16 fevereiro 2009

Zé de Brito - Luta e trajetória - Por : Joaquim Pinheiro Bezerra

Ganhei do amigo e conterrâneo Heitor Bezerra de Brito o excelente livro “José de Figueiredo Brito – Luta e Trajetória”, de autoria dele e da sua irmã, Telma de Figueiredo Brilhante. Obra excelente, com depoimentos de figuras representativas da intelectualidade cratense. Filhos e netos também se manifestam sem descer ao oba-oba, mas mostrando, com muita clareza, a trajetória do Pai dos autores, figura de quem minha memória guarda muitas imagens, inclusive de várias conversas com meu pai, César Pinheiro Teles.
Das muitas páginas interessantes, destaco o capítulo “Maxixes & Malabares”, escrita pelo homenageado, que os organizadores tiveram a felicidade de incluir. Conta episódios da política cratense do final século XIX e início do século XX, sobretudo a disputa entre os Coronéis José Belém e Antônio Luis Alves Pequeno. Destaco alguns tópicos que achei interessante:
- naquela época, quando as lideranças não chegavam ao consenso sobre os resultados das eleições (sempre fraudadas), quem definia o vencedor não era o poder judiciário mas a bala. O Governador esperava o resultado final da luta e legitimava o vencedor, consagrando o princípio comum nas brigas infantis de que “quem corre, perde”.
- O Coronel José Belém, vindo de Milagres, estabeleceu-se no comércio do Crato. Fez amizade com o influente chefe político José Antônio de Figueiredo e foi por este nomeado delegado. Posteriormente, na crise entre monarquistas e republicanos, o líder político, sem querer se comprometer, indicou o delegado para assumir a intendência (prefeitura) na condição de renunciar quando a situação voltasse à normalidade. O Cel Belém, no entanto, apegou-se ao poder e não cumpriu sua parte no acordo.
- Para permanecer na chefia da intendência, o Cel Belém montou guarda municipal armada, formada por jagunços trazidos de Milagres.
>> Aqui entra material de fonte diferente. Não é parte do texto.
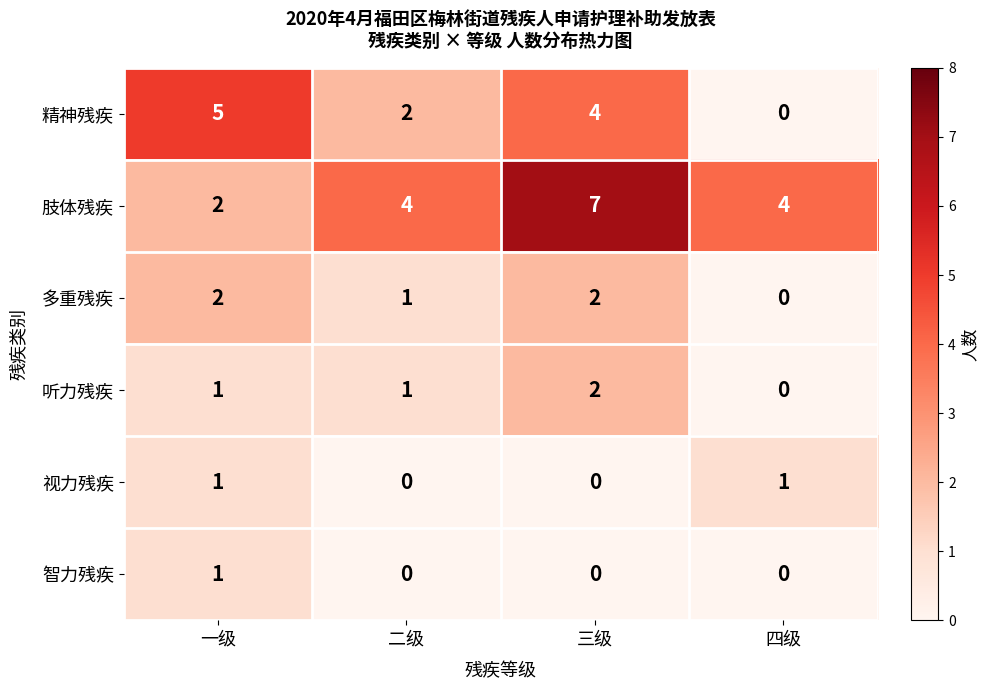

At how many categories does at least one series exceed 1?

4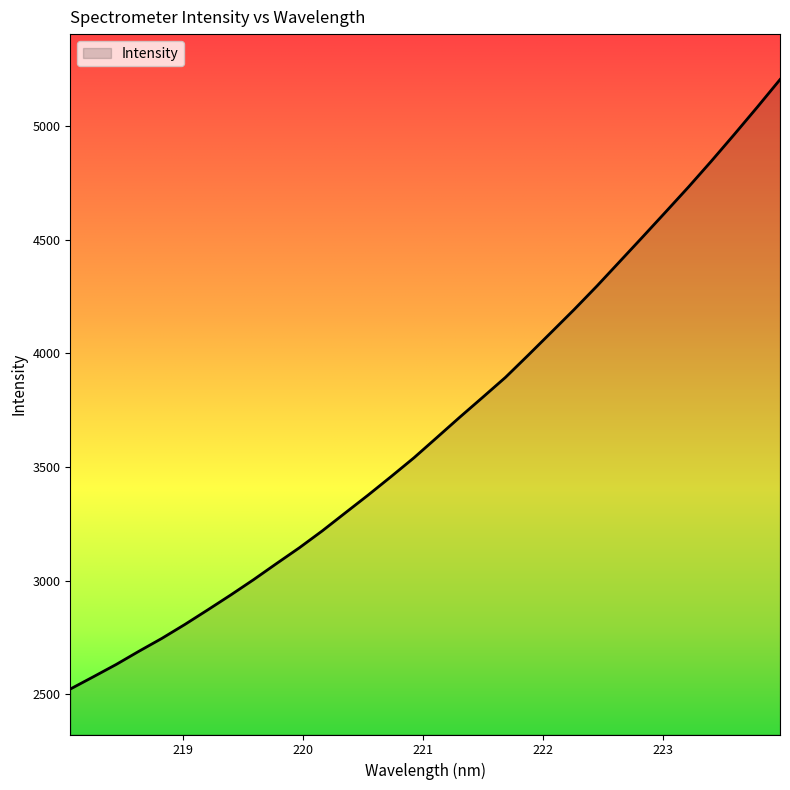

What is the greatest value displayed?

5205.3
A guarda cometeu tantas atrocidades contra os adversários a ponto de gerar descontentamento na população.
- Nas eleições de 1904 foram eleitas duas câmaras municipais. Uma comandada pelo Coronel Belém e outra liderada pelo Coronel Antonio Luis Alves Pequeno. Ambos pediram intervenção do governador que anulou os dois pleitos.
- Visando acalmar os ânimos e impor a ordem, o governador nomeou um delgado especial para a cidade. Desconfiando que o enviado era simpático ao Coronel Belém, seu oponente telegrafou ao governador protestando contra a nomeação e indicando um outro. Sabedor do fato, o Cel. Belém não aceitou este segundo nome e exigiu sua demissão. O fato é que os dois delegados, que haviam viajado logo após a indicação, chegaram ao Crato sem conhecimento das suas respectivas exonerações.
- Uma inocente serenata foi o estopim da batalha travada entre os dois chefes políticos. A polícia reprimiu com tal violência a manifestação romântica que matou o Sr. Horácio Jacome, pai do ex-prefeito (1959/1963) José Horácio Pequeno.
- A batalha pela chefia da intendência (prefeitura) do Crato, com dias de duração. teve a participação de centenas de homens de ambos os lados, inclusive 100 jagunços de Vila Bela (atual Serra Talhada), comandados pessoalmente pelo vigário da cidade pernambucana, primo do Coronel Antônio Luis.
- Apesar do cerrado tiroteio, grande quantidade de armas, da munição gasta e do respeitável contingente empregado, não há registro de mortes, apenas alguns feridos.
- O Coronel Antônio Luis ficou no poder de 1904 a 1912 e de 1914 a 1928, quando perdeu as eleições para o Dr. Joaquim Fernandes Teles, que administrou até 1930.